### GIVEN TEXT ###

Sherlock Holmes is a fictional detective of the late 19th and early 20th century, created by British author and physician Arthur Conan Doyle. He is famous for his prowess at using logic and careful observation to solve cases.
Holmes was said to have lived at 221B Baker Street, London (an upper-storey flat at 221 Baker Street; in early notes it was described as Upper Baker Street), where he spent many of his professional years with his friend and colleague Dr. Watson while the residence was maintained by Mrs. Hudson.
Sherlock Holmes describes himself as a "consulting detective", which means that he is brought into cases that have proven too difficult for other investigators; we are told that he is often able to solve a problem without leaving home (although this aspect is somewhat lost in the stories themselves, which focus on the more interesting cases which often do require him to do actual legwork). He specializes in solving unusual cases using his extraordinary powers of observation and "deduction".
Sir Arthur Conan Doyle credits the inception of Holmes on his teacher at the medical school of Edinburgh University, the gifted surgeon and forensic detective Joseph Bell, forensic science being a new type of science at the time. However, some years later Bell wrote to Conan Doyle: "you are yourself Sherlock Holmes and well you know it" (Baring-Gould, p. 8). The 'Sherlock Holmes' name was derived from a pair of cricketers – however some early notes give his name as Sherrinford Holmes.

### GIVEN INFORMATION ###

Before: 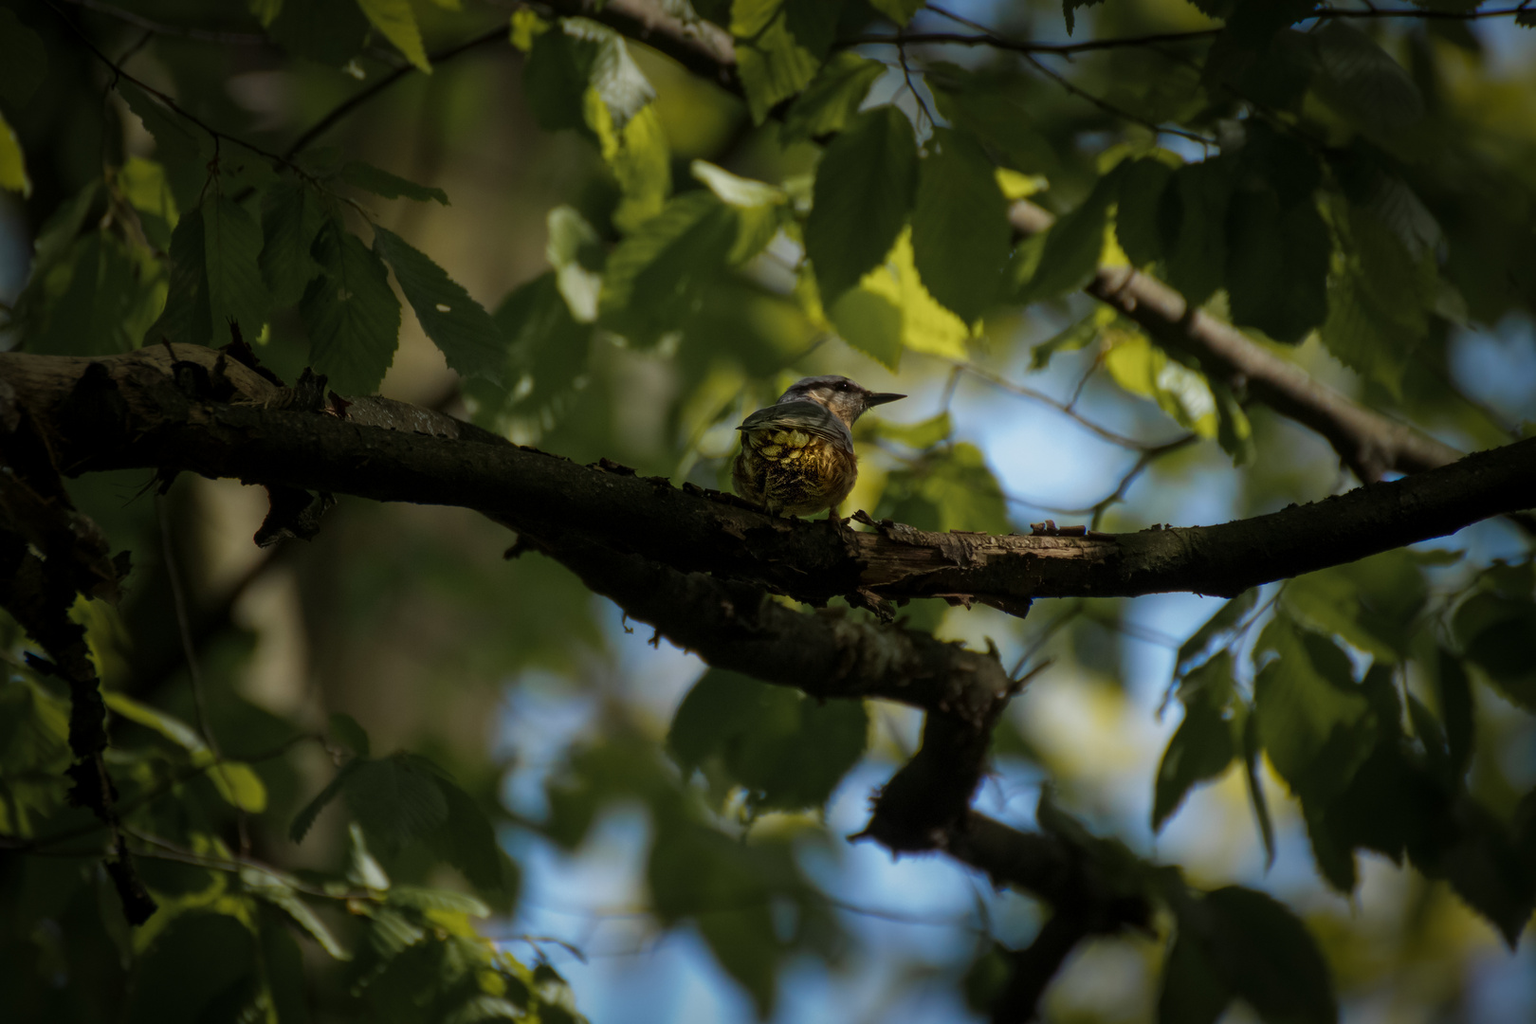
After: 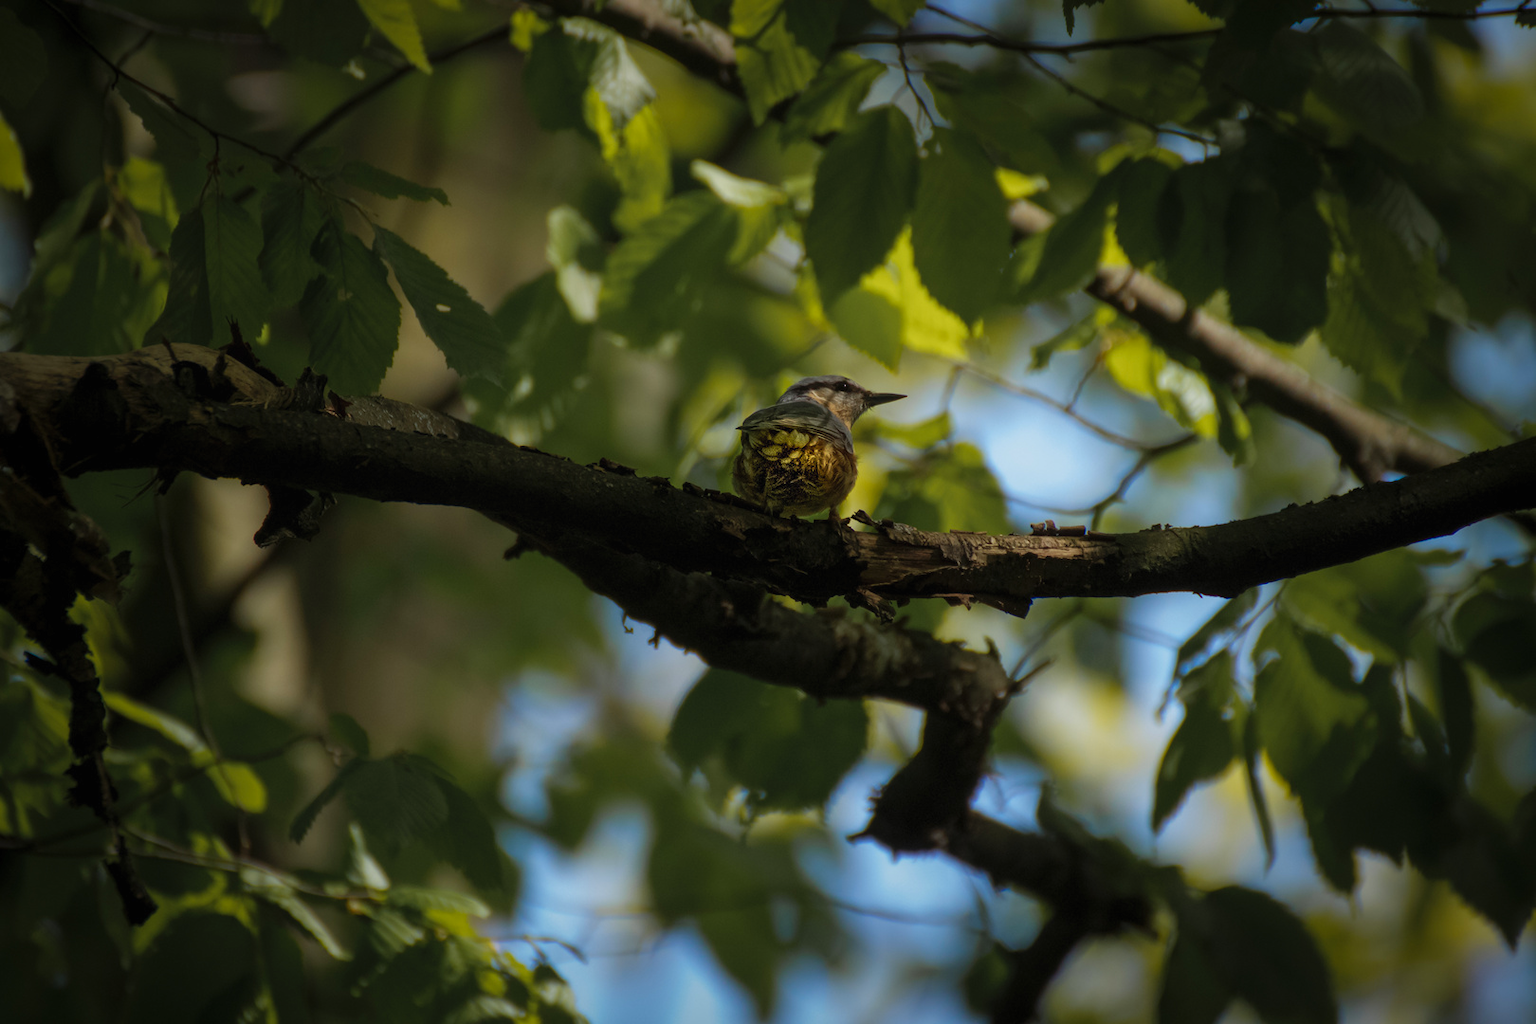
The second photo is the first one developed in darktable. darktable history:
local contrast: mode bilateral grid, contrast 99, coarseness 99, detail 92%, midtone range 0.2
contrast brightness saturation: contrast 0.032, brightness 0.056, saturation 0.128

###

REQUIRED TASKS ▸
(A) In the Sherlock Holmes text, who kept up the residence at 221B Baker Street?
(B) Continue the text about Sherlock Holmes from its last sentence.

ANSWERS BY ITEM NUMBER ▸
(A) Mrs. Hudson.

(B)
It is a popular myth that Sherlock Holmes gave rise to the entire genre of murder mystery fiction; in reality, the detective genre was alive before Holmes, if not one which followed a logical progression to the solution. Many fictional detectives have imitated Holmes' logical methods and followed in his footsteps, in many different ways.
Some of the more popular fictional detectives to continue Holmes' legacy include Agatha Christie's Hercule Poirot, Ellery Queen, Perry Mason, Columbo, Dick Tracy, and even the comic book superhero Batman. Modern variants might be the NBC series TV show Law and Order: Criminal Intent and the USA Networks show Monk. Monk even replicates the Holmesian style of "quiet analysis", during which no one speaks to the character while he works. Also, Monk has an older brother, who, like Holmes, is a bit more able but less interested in crime.